Chapter 3, Problem 95A

(a)

To determine

The velocity time graph of the motion.

Answer to Problem 95A

The velocity time graph of the motion is given in the figure (1).

Explanation of Solution

The velocity time graph of the motion is given in the figure (1).

  

Figure (1)

(b)

To determine

The displacement of the car in first 2 s.

Answer to Problem 95A

The displacement of the car in first 2 s is $8\text{m}$ .

Explanation of Solution

Given Info:

The time to for the displacement is, $t=2\text{s}$

The velocity corresponding to the time 2 s is, $v=8\text{m}/\text{s}$

Formula Used:

The expression to calculate the displacement is,

  $d=\frac{1}{2}vt$

Calculation:

Substitute all the values in the above expression.

  $\begin{array}{c}d=\frac{1}{2}\left(8\text{m}/\text{s}\right)\left(2\text{s}\right)\\ =8\text{m}\end{array}$

Thus, the displacement of the car in first 2 s is $8\text{m}$ .

(c)

To determine

The displacement of the car in first 4 s.

Answer to Problem 95A

The displacement of the car in first 4 s is $32\text{m}$ .

Explanation of Solution

Given Info:

The time to for the displacement is, $t=4\text{s}$

The velocity corresponding to the time 4 s is, $v=16\text{m}/\text{s}$

Formula Used:

The expression to calculate the displacement is,

  $d=\frac{1}{2}vt$

Calculation:

Substitute all the values in the above expression.

  $\begin{array}{c}d=\frac{1}{2}\left(16\text{m}/\text{s}\right)\left(4\text{s}\right)\\ =32\text{m}\end{array}$

Thus, the displacement of the car in first 4 s is $32\text{m}$ .

(d)

To determine

The displacement of the car in 8 s.

Answer to Problem 95A

The displacement of the car in first 8 s is $110\text{m}$ .

Explanation of Solution

Given Info:

The time up to which the velocity of the car increases is, $t_1=5\text{s}$

The time in which the velocity of the car remain constant is, $t_2=3$

The velocity of the car is, $v=20\text{m}/\text{s}$

Formula Used:

The expression to calculate the displacement is,

  $\begin{array}{c}d=\frac{1}{2}v{t}_1+v{t}_2\\ d=\frac{\left(t_1+2t_2\right)v}{2}\end{array}$

Calculation:

Substitute all the values in the above expression.

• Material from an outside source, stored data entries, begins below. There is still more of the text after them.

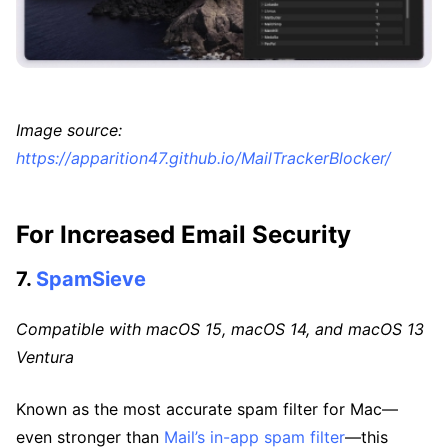
Image source:
https://apparition47.github.io/MailTrackerBlocker/
For Increased Email Security
7.
SpamSieve
Compatible with macOS 15, macOS 14, and macOS 13
Ventura
Known as the most accurate spam filter for Mac—
even stronger than
Mail’s in-app spam filter
—this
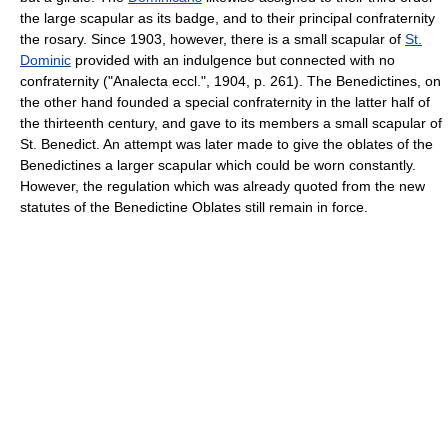
the large scapular as its badge, and to their principal confraternity
the rosary. Since 1903, however, there is a small scapular of
St.
Dominic
provided with an indulgence but connected with no
confraternity ("Analecta eccl.", 1904, p. 261). The Benedictines, on
the other hand founded a special confraternity in the latter half of
the thirteenth century, and gave to its members a small scapular of
St. Benedict. An attempt was later made to give the oblates of the
Benedictines a larger scapular which could be worn constantly.
However, the regulation which was already quoted from the new
statutes of the Benedictine Oblates still remain in force.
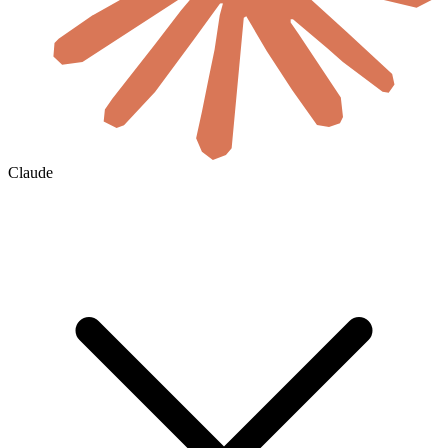
Claude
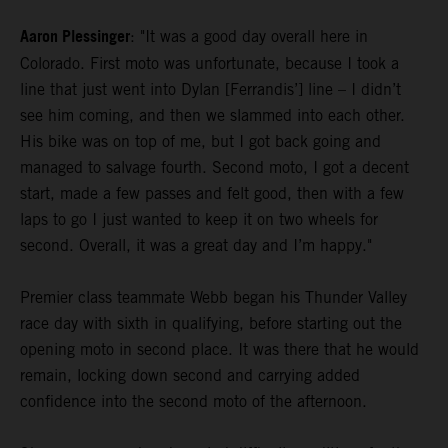
Aaron Plessinger
: "It was a good day overall here in
Colorado. First moto was unfortunate, because I took a
line that just went into Dylan [Ferrandis’] line – I didn’t
see him coming, and then we slammed into each other.
His bike was on top of me, but I got back going and
managed to salvage fourth. Second moto, I got a decent
start, made a few passes and felt good, then with a few
laps to go I just wanted to keep it on two wheels for
second. Overall, it was a great day and I’m happy."
Premier class teammate Webb began his Thunder Valley
race day with sixth in qualifying, before starting out the
opening moto in second place. It was there that he would
remain, locking down second and carrying added
confidence into the second moto of the afternoon.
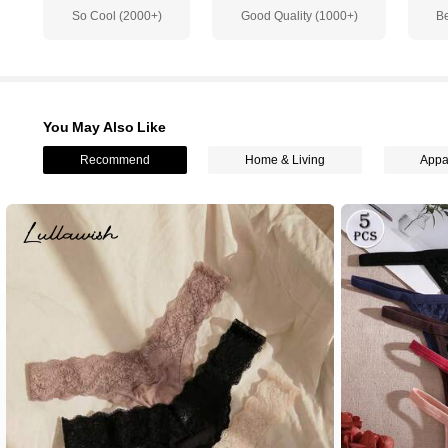
So Cool (2000+)
Good Quality (1000+)
Be
3.2K Followers
4.83
You May Also Like
Recommend
Home & Living
Appa
3.2K Followers
4.83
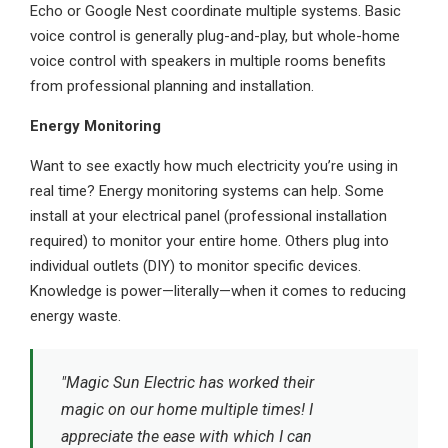
Echo or Google Nest coordinate multiple systems. Basic
voice control is generally plug-and-play, but whole-home
voice control with speakers in multiple rooms benefits
from professional planning and installation.
Energy Monitoring
Want to see exactly how much electricity you’re using in
real time? Energy monitoring systems can help. Some
install at your electrical panel (professional installation
required) to monitor your entire home. Others plug into
individual outlets (DIY) to monitor specific devices.
Knowledge is power—literally—when it comes to reducing
energy waste.
"Magic Sun Electric has worked their
magic on our home multiple times! I
appreciate the ease with which I can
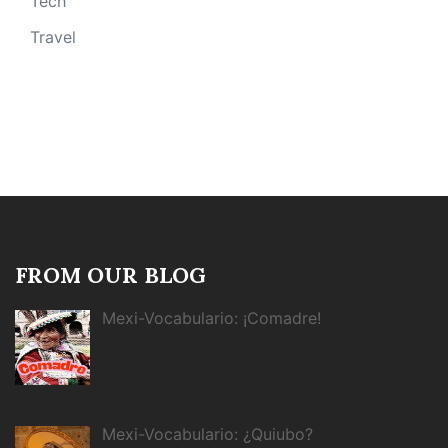
Tech
Travel
FROM OUR BLOG
Mexi-Vocabulario: ¡Comadre!
Mexi-Vocabulario: ¿Quiubo?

  $\begin{array}{c}d=\frac{\left[5\text{s}+2\left(3\text{s}\right)\right]\left(20\text{m}/\text{s}\right)}{2}\\ =110\text{m}\end{array}$

Thus, the displacement of the car in first 8 s is $110\text{m}$ .

(e)

To determine

The slope of the line between the time $t_1=0\text{s}$ to $t_2=4\text{s}$ .

Answer to Problem 95A

The slope of the line between the time $t_1=0\text{s}$ to $t_2=4\text{s}$ is $4\text{m}/{\text{s}}^2$ and it represents the acceleration of the car.

Explanation of Solution

Given info:

The velocity for the time $t_1=0\text{s}$ is, $v_1=0\text{m}/\text{s}$ .

The velocity for the time $t_2=4\text{s}$ is, $v_2=16\text{m}/\text{s}$ .

Formula Used:

The expression to calculate the slope of the line is,

  $a=\frac{v_2-v_1}{t_2-t_1}$

Calculation:

Substitute all the values in the above expression.

  $\begin{array}{c}a=\frac{16\text{m}/\text{s}-0\text{m}/\text{s}}{4\text{s}-0\text{s}}\\ =4\text{m}/{\text{s}}^2\end{array}$

The slope of the line is positive and it represents the acceleration of the car.

(f)

To determine

The slope of the line between the time $t_1=5\text{s}$ to $t_2=7\text{s}$ .

Answer to Problem 95A

The slope of the line between the time $t_1=5\text{s}$ to $t_2=7\text{s}$ is $0\text{m}/{\text{s}}^2$ and it represent that the car is moving with constant velocity.

Explanation of Solution

Given info:

The velocity for the time $t_1=5\text{s}$ is, $v_1=20\text{m}/\text{s}$ .

The velocity for the time $t_2=7\text{s}$ is, $v_2=20\text{m}/\text{s}$ .

Formula Used:

The expression to calculate the slope of the line is,

  $a=\frac{v_2-v_1}{t_2-t_1}$

Calculation:

Substitute all the values in the above expression.

  $\begin{array}{c}a=\frac{20\text{m}/\text{s}-20\text{m}/\text{s}}{7\text{s}-5\text{s}}\\ =0\text{m}/{\text{s}}^2\end{array}$

The slope of the line is constant and it represent that the car is moving with constant velocity.